In general, paying higher excess carries more risk because you will have to pay more if you submit a claim. On the flip side, if you want to protect your monthly outgoings and have more cash to spend on your lifestyle choices, raising the voluntary excess amount means you will pay lower premiums. Your decision really hinges on your current financial circumstances. Before you decide which option is best for you, it would be best to consider the following...
How Often Do You Drive?
If you don’t drive very often, there is statistically less risk of being involved in an accident. In this situation, you would benefit more from paying lower monthly premiums and higher excess.
Where Do You Live?
Even if you are statistically less likely to be involved in an accident, there is still the risk of your car being stolen and vandalized. Do you live in a high-risk area, and do you have a garage or protected driveway where you can store your car when it's not in use? Almost 75,000 cars were stolen in the UK last year - a 33% increase from 2019. Despite the improvement of car security locks, car theft in the UK is big business.
Value Of Your Vehicle
Expensive cars also come with higher excess payments and higher premiums. Given the national average of car insurance in the UK is almost £450, you could be better off agreeing to a higher excess.
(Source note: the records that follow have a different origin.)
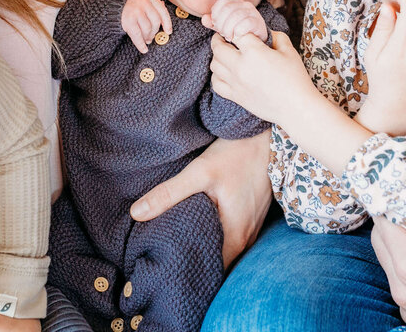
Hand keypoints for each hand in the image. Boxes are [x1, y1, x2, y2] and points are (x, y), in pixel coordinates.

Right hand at [121, 0, 171, 53]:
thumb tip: (165, 19)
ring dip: (147, 37)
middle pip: (155, 21)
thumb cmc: (130, 5)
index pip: (162, 11)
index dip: (167, 23)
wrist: (112, 5)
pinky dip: (141, 44)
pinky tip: (143, 49)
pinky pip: (138, 35)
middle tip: (151, 38)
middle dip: (154, 32)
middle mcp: (143, 2)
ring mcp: (136, 11)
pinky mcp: (128, 20)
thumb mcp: (142, 0)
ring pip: (147, 29)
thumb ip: (154, 6)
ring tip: (146, 40)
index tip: (168, 32)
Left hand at [130, 133, 271, 268]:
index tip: (164, 267)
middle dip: (192, 259)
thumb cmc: (238, 154)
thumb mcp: (200, 172)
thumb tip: (136, 214)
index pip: (210, 269)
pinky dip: (215, 234)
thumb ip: (169, 194)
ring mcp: (252, 228)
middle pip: (217, 261)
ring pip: (224, 248)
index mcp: (235, 237)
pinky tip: (197, 225)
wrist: (269, 137)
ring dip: (204, 246)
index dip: (186, 270)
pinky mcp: (251, 216)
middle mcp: (247, 239)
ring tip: (175, 243)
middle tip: (163, 256)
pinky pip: (231, 235)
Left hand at [202, 0, 267, 44]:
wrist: (257, 40)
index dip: (215, 14)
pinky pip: (246, 23)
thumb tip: (204, 19)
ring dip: (229, 29)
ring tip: (229, 37)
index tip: (215, 25)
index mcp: (235, 2)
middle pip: (227, 9)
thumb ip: (213, 22)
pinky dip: (238, 31)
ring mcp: (253, 12)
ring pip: (236, 16)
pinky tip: (237, 36)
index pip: (221, 2)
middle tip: (222, 34)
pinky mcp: (258, 22)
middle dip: (221, 23)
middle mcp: (245, 4)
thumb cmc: (239, 31)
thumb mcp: (224, 26)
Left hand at [208, 33, 314, 124]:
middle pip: (218, 48)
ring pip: (214, 65)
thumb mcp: (290, 51)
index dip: (238, 29)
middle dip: (219, 39)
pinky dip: (217, 76)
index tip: (242, 31)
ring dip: (217, 57)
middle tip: (224, 37)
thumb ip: (277, 37)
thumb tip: (267, 33)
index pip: (237, 33)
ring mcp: (236, 83)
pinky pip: (216, 84)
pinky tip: (224, 73)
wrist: (295, 108)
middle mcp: (240, 66)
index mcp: (254, 52)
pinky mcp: (236, 96)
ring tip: (224, 54)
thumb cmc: (295, 79)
How Much Is Left On Your Finance?
If you’ve taken out credit to purchase your car, lower premiums could help make monthly outgoings more manageable, but lower excess will be more advantageous if your car is written off. Since your car will be irreparable, you will pay less excess and get more back from your insurance policy.
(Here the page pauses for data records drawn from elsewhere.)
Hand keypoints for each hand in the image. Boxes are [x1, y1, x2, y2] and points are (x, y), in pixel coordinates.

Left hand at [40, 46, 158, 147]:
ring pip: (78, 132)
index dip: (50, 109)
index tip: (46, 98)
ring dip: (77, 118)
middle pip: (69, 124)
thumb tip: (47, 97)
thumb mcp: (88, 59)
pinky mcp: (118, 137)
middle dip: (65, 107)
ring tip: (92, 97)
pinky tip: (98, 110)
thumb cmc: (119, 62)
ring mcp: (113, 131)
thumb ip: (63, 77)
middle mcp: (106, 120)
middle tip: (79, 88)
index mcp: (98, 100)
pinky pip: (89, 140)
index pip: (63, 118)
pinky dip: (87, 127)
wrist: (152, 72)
In this scenario, you’re back to deciding what the statistical risk of losing your car is versus the amount you can save on your monthly outgoings.
It’s worth shopping around and doing some back of the envelope calculations.
The simple option, and in many cases, the smartest choice is to take out private excess cover alongside your primary car insurance. Excess insurance is the only way to make sure you are financially covered in a worst-case scenario.
What Is Not Covered By Excess Insurance?
Private excess insurance may not cover you for every scenario - so read the small print and make sure you know exactly what your covered for and what you’re not covered for.
With Bettersafe you won’t be covered in the following situations:
- If the incident which resulted in making a claim on your primary motor insurance policy occurred before the start date of the policy.
- If no Excess was paid by you or was deducted from the claim settlement by the insurer of your primary policy.
- If Your claim was not successful or was for less than the amount of the excess.
- If your claim was only in respect of glass replacement.